The Scottish Government did not consult on the last three bullet points. These were included by the Coalition of Carers in Scotland (COCIS) in their template.
Scottish Youth Parliament responses
1.34 Responses from the Care Fair Share questionnaire distributed by the Scottish Youth Parliament to young people aged under 25 years generated 909 responses. Just over one in five (22%) of those who responded to this questionnaire said they have caring responsibilities at present.
1.35 The majority of respondents supported the following proposals, most of which the Scottish Government did not consult on:
- Involving young carers in the planning, shaping, and delivery of services both for cared-for people and young carers.
- More flexibility for young carers in how they spend direct payments for support they receive from local authorities, rather than receiving a care package.
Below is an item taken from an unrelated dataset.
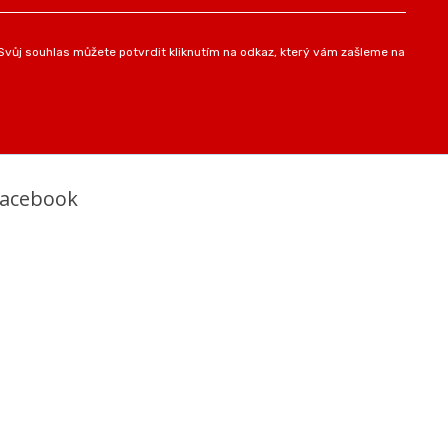
vůj souhlas můžete potvrdit kliknutím na odkaz, který vám zašleme na
Facebook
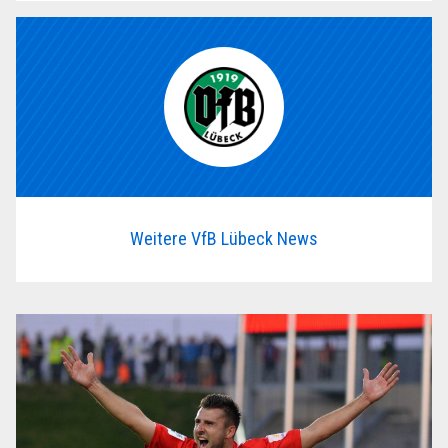
Weitere VfB Lübeck News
- All local authorities to have:
- duty to support young carers, allowing them to participate in leisure and recreational activities without financial burden.
- duty to hold information centrally about young carers and younger adult carers in schools, colleges, and universities.
- All local authorities should be required
- to keep information about young adult carers aged 18-25 specifically, separate from information about all adult carers over 18.
- to meet minimum national expectations about providing services and support for young carers.
- Carers legislation should specifically mention the needs of young adult carers as they move into adulthood in order to highlight the different challenges they face at this point in their lives, including the possibility for increased financial strain.
- All young carers moving into adulthood should be automatically offered a new support plan by their local authority to consider their changing needs.
1.36 There was a good response to this consultation, with many respondents welcoming the opportunity to provide their comments on the proposals outlined. Across the consultation as a whole there was support for specific legislation that will support carers and their rights, with many respondents commenting on the adverse impact that caring for another can have and the need for support to be available to all carers to help them in their caring role.
1.37 In general, respondents were supportive of the proposals outlined in the consultation paper.